Recently a customer brought me an interesting challenge. She purchased a ready-to-wear bra and wanted one just like it, but not necessarily the same fabrics. I call this... wanting something the same, only different! Her bra was a European sized at 34K and it certainly did fit her nicely. In fact, when I told her she had to leave it with me for a day, she almost cried!
The bra has a horizontal seam with a split lower cup. So many of the larger cup sizes benefit by a horizontal seam - you can add so much shaping. On the upper cup, there is an internal power bar running from the strap to the seamline. This protects the lace on the upper cup from tearing under the tension on the strap and it also helps to direct the breast forward.
I decided to use my go-to method of cloning, instead of the one I talked about in this post. I have done cloning with pins for many, many years, and I still like it. As a creature of habit, I went with this method. The key to this method is the 1/2" thick foam core board, but you also need sturdy pins (with a head on them), paper, ruler, pencil, curve etc. - round up your usual drafting stuff and get ready.
Place some paper over the foam core board. You'll also need to remove one wire first - that's the only "damage" we do to the bra and the wire is easy to put back and close up again when this is over.
We are going to pin out each piece of the bra to what I call " its pre-sewn flat condition" - in other words, the shape and size of the pattern piece right before it was sewn up. So, in areas where there is elastic, such as the back band, we need to stretch the fabric while pinning so that all the wrinkles are made flat. You can see the wrinkles here from where the elastic shrinks the size of the piece during construction.
Once the piece is pinned down flat, I go in between the pins with a larger T-pin. I actually use a diamond shaped florist pin. The idea is that you are creating an outline of the shape with pins to the paper underneath. The foam core board just holds the pins in place while you are working. That larger pins makes nicer holes in the paper and foam core that you can see once the outline is done and the bra is removed.
Once the pin marking is done, remove the pins and the bra but be careful not to move the paper from the foam board, or else you will not be able to see the pin holes.

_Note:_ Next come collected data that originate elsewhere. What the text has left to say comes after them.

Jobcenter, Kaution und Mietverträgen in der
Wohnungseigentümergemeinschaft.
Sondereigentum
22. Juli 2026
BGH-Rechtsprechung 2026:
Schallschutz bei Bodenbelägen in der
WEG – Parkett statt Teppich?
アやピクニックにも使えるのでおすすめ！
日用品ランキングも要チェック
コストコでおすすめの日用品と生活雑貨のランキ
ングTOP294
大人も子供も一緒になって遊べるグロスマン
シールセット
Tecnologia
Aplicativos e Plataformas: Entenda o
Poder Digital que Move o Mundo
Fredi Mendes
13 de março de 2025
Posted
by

Trust me on that! Mark around the outline, connecting the dots until you have the complete outline of the piece. Pin a piece, then pencil the outline. Pin, then pencil.
I start with the back band because that is easiest to demonstrate to students how the process works, then move to the bridge and the frame. You can see my diamond pin here :) The blue pin at the right marks the end of the bridge area - there is actually a short seam there. I was surprised to see the seam not directly below the lower cup seam, since that is where you will often find it.
Then I move on to the lower cups. In this case, the bra had a split lower cup so I had both an inner and an outer to pin out. Notice how curved that seam is - sewn bras offer the most shaping because of the curves we can build in. Don't try to make that seam a straight line!
Here's the lower cup after I connected the dots. You can still see the holes (wonder of wonders). I also mark the DoGS and I label each seam and corner. As you can see, a triangle shaped piece like this would be easy to get rotated incorrectly. On this bra, I got a surprise. The DoGS were not pointing toward the apex as I would have expected. Hmmm....
Finally I do the upper cup. The upper cup is the hardest piece to clone and it requires special attention. You almost always have to do it in two parts. Pin out the first half as far as you can....
... then un-pin from the front and let the second half swing around. You have to remove enough pins to allow the cup to swing, but leave enough intact to make sure the shape is accurate. it's a tricky little devil!
Once all the pieces are "pinned and pencilled" I clean up the lines. Lines that are meant to be straight, such as side seam and lace edges, I use a ruler. Otherwise, I use my curve or free-hand if the curve is very shallow. The trick is not to actually connect each dot but to combine art with engineering (I love that!) and to hit as many holes as possible along the path. (that's a bit like golfing, I think!)
If two seamlines aren't the same length, and it happens, you have two choices. If they are off by 1/8" or a few millimetres, I use my best judgement when they are together to see which is likely to be correct. if they are off by a lot (more than 1/4" or 6 mm. I will pin the pieces out again. It only takes a few minutes and the results are well worth the effort.
Just be sure to use fabrics that are similar in stretch to the original, otherwise you won't really know how accurate your clone is.